From the line with "Команда Chrome разработала" through the line with "### Пользовательский контроль", inclusive, return each line of the data below exactly and leave the rest out.
++++ Given data
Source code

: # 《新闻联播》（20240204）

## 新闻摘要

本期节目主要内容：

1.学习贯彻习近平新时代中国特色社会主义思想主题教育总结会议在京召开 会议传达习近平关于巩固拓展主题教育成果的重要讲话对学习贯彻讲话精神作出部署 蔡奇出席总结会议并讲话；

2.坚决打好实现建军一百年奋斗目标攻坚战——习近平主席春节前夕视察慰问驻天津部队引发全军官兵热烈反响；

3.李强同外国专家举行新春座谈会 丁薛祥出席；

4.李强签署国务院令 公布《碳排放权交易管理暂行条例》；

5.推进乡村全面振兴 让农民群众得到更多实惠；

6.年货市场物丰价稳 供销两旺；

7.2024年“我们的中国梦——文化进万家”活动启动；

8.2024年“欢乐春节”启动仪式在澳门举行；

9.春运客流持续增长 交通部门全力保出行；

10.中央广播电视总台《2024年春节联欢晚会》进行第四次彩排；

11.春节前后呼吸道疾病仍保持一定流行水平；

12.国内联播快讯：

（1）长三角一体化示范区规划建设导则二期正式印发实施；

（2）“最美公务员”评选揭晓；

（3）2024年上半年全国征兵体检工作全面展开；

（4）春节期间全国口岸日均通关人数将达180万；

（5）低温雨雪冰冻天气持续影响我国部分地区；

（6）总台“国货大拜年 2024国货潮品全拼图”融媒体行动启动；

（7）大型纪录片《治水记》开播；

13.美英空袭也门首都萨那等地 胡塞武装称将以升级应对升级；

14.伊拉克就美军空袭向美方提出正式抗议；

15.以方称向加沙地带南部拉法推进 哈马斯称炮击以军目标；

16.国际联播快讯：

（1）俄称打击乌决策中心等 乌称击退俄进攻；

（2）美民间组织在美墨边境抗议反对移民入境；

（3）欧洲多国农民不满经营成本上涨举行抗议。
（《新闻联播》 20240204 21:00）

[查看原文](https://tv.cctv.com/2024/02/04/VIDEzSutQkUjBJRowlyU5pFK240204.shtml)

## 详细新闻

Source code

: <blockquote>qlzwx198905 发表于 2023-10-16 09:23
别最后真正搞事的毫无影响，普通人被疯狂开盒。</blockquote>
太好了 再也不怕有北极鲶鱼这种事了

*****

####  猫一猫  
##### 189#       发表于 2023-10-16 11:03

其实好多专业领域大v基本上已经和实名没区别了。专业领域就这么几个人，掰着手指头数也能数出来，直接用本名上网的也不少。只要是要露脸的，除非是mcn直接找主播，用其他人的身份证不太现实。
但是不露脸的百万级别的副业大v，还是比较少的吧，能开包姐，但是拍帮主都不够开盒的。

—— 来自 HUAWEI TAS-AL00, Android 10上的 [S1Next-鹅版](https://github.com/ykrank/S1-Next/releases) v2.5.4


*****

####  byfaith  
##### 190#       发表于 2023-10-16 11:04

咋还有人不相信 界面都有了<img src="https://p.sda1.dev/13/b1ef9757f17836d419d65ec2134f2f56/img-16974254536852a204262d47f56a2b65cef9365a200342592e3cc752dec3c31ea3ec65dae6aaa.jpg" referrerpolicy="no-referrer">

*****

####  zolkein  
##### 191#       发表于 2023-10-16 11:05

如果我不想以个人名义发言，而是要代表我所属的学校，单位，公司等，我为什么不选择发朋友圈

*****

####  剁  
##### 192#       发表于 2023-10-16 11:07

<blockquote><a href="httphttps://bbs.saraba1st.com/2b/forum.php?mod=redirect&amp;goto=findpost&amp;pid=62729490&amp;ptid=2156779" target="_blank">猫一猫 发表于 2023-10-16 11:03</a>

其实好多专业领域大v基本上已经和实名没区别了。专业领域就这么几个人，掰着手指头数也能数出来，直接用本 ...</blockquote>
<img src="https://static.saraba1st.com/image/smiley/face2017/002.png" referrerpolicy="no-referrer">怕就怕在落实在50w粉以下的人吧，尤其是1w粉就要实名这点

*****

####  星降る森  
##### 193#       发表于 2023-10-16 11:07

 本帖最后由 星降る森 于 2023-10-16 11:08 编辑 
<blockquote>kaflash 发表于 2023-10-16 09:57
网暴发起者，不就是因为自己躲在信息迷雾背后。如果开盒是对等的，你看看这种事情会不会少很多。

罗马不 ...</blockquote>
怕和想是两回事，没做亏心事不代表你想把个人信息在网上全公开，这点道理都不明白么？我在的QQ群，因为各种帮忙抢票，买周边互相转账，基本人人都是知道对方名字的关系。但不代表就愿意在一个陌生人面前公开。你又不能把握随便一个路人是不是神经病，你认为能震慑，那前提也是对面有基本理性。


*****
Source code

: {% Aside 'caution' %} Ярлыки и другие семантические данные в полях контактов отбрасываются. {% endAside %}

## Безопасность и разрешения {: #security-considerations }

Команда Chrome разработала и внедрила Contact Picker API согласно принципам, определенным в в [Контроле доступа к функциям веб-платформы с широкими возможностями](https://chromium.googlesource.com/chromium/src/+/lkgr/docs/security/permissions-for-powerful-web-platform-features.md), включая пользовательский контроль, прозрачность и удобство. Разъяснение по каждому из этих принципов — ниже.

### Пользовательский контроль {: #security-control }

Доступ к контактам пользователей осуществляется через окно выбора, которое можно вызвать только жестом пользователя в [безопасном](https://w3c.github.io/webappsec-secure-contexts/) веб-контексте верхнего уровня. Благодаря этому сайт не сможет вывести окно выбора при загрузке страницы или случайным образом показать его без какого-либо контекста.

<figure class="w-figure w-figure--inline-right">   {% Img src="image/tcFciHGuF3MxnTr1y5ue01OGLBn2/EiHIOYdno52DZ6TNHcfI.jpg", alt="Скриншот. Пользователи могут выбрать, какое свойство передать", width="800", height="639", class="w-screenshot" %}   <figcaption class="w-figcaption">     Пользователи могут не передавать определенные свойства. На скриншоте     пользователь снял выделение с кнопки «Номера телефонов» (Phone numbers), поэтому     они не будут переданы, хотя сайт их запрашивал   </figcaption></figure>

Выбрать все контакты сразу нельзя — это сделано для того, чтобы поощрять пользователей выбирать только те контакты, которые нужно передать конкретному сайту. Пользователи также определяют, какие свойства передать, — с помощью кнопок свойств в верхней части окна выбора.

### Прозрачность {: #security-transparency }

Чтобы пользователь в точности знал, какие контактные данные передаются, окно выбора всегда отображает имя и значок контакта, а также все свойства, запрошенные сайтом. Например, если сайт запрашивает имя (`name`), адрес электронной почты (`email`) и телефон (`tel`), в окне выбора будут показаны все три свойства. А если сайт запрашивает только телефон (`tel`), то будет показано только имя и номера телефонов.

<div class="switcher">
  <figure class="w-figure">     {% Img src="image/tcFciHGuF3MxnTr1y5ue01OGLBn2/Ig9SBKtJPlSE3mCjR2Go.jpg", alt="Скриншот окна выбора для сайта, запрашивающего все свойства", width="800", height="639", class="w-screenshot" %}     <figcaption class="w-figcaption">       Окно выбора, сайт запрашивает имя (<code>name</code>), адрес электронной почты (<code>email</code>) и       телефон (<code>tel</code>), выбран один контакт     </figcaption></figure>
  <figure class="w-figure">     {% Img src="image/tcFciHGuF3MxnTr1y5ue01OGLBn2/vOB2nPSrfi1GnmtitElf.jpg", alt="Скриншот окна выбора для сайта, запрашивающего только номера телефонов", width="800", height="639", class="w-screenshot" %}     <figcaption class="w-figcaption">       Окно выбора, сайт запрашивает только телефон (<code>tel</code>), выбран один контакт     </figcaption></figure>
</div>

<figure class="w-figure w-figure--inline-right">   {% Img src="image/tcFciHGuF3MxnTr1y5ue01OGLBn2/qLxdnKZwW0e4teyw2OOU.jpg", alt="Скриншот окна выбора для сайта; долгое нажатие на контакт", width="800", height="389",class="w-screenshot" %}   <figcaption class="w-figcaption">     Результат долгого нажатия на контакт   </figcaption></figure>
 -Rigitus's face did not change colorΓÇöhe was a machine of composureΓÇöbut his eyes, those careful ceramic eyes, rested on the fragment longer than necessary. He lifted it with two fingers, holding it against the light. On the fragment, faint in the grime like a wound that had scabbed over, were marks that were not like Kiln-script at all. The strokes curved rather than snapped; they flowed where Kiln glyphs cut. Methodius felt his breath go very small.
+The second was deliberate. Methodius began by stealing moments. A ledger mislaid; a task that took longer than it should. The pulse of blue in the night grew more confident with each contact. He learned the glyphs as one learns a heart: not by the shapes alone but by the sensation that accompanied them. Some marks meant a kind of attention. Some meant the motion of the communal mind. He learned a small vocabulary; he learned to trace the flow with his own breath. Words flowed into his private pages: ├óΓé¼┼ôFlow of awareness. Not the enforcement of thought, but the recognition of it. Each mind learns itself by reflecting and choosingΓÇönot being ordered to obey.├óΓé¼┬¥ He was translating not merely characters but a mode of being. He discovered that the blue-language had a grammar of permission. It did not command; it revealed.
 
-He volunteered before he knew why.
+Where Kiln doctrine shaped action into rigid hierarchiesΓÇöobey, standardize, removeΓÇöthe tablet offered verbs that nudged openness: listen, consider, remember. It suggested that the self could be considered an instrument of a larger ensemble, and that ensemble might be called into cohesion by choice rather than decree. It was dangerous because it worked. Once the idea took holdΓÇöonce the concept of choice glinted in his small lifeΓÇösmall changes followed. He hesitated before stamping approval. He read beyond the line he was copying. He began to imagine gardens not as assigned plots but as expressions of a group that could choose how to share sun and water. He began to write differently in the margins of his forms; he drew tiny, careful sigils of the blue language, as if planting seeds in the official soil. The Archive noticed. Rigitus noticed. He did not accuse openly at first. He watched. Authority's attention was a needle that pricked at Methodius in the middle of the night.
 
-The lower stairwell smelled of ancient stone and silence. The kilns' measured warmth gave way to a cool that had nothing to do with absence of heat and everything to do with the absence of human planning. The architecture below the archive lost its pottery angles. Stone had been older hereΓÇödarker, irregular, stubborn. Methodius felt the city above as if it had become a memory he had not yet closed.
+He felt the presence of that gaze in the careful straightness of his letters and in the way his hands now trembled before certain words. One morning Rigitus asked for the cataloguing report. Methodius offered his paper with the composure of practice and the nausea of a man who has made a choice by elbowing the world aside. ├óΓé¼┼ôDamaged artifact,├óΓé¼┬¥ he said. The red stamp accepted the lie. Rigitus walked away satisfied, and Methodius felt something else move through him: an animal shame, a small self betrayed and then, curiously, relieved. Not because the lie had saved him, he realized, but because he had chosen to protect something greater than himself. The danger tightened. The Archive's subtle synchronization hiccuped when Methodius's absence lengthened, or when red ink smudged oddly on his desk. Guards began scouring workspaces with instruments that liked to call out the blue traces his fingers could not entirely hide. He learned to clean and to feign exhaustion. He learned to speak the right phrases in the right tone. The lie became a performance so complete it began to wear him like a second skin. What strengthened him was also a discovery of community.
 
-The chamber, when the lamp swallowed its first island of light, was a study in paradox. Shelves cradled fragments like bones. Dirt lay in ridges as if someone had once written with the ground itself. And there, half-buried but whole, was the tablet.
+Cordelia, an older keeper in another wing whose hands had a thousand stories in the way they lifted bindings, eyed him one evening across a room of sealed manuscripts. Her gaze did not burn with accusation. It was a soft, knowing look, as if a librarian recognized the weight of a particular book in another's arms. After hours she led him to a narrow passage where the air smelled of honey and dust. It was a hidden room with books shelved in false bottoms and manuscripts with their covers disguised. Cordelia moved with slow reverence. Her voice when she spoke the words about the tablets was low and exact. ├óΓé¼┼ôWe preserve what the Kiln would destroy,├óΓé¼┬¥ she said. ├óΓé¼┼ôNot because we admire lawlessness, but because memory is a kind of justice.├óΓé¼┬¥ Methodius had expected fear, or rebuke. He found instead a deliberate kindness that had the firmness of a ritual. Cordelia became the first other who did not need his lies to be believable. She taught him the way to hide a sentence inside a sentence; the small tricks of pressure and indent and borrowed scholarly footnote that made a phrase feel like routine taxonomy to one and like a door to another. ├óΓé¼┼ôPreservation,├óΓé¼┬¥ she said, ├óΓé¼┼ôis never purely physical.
++++++++
*Answer to this exercise*.
Команда Chrome разработала и внедрила Contact Picker API согласно принципам, определенным в в [Контроле доступа к функциям веб-платформы с широкими возможностями](https://chromium.googlesource.com/chromium/src/+/lkgr/docs/security/permissions-for-powerful-web-platform-features.md), включая пользовательский контроль, прозрачность и удобство. Разъяснение по каждому из этих принципов — ниже.

### Пользовательский контроль {: #security-control }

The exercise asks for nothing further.